* **Given passage**
════

Sweyla's Color Theme Generator (vim, emacs, textmate, ...) - cskau
http://themes.sweyla.com/

======
david_shaw
This is done very well. I realized I had spent several minutes clicking "dark"
over and over again with my language of choice selected, carefully weighing
the pro's and con's of each little theme.

I am one of those guys that thinks that having a universal, easy-to-understand
syntax highlighting scheme is very important. I'm a vim guy, and my world was
completely changed when I found that the "torte" colorscheme was packaged with
vim and available on all of my machines; from my OSX box to my Linux and BSD
servers. I think the default syntax highlighting scheme, especially on dark
terminals, looks gross.

I move my ~/.vimrc around everywhere -- the relevant lines here are:

    
    
      syntax on
      colorscheme torte
    

I know there have been a _lot_ of posts recently about vim. Just like the "day
of a founder" posts, some of us really appreciate the inspiration and cool
hacks, while some people think it's getting way too superfluous. Personally,
I'm easily inspired :)

Hopefully this tool will help some people out, but I'd also suggest looking at
the colorschemes that ship with vim first; it might save the headache of
porting a scheme around all over the place if you're like me and edit code and
text everywhere!

════

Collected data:
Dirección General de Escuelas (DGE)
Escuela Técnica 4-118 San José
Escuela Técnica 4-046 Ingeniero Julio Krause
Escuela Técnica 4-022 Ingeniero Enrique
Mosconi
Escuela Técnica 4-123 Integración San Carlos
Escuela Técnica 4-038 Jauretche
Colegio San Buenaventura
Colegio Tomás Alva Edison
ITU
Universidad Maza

════

* **Exercise aim**
Extract the passage of the color theme thread from "I know there" to "easily inspired :)", reproducing it word for word.

* **Solved exercise**
I know there have been a _lot_ of posts recently about vim. Just like the "day
of a founder" posts, some of us really appreciate the inspiration and cool
hacks, while some people think it's getting way too superfluous. Personally,
I'm easily inspired :)